__TASK ITEM__. Examine the records and identify each line that includes the string "left". Copy those lines.

__Source records__.
* * * * * * * * *
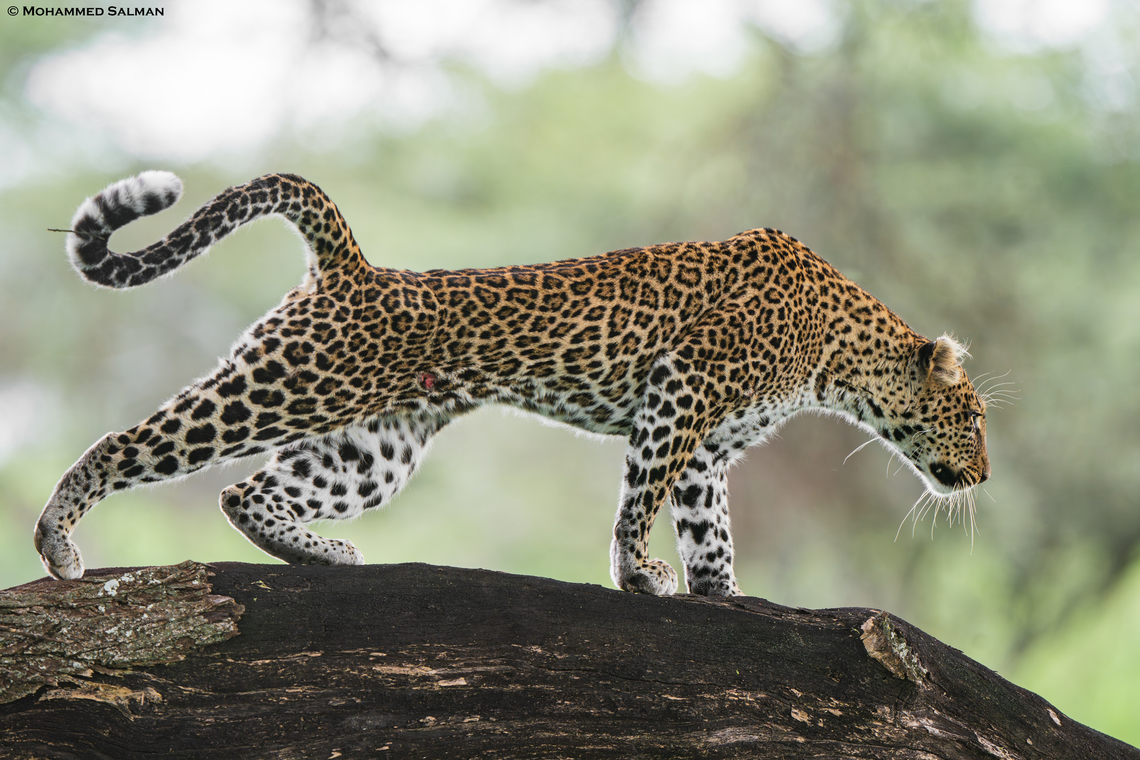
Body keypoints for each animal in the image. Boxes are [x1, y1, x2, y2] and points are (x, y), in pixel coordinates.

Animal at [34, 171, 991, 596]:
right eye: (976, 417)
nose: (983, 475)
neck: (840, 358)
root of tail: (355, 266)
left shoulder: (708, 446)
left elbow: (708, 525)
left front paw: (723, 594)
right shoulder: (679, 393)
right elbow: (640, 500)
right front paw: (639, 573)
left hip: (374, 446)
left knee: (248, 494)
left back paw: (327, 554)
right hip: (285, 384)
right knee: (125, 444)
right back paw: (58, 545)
* * * * * * * * *
__SOLUTION__.
left shoulder: (708, 446)
left elbow: (708, 525)
left front paw: (723, 594)
left hip: (374, 446)
left knee: (248, 494)
left back paw: (327, 554)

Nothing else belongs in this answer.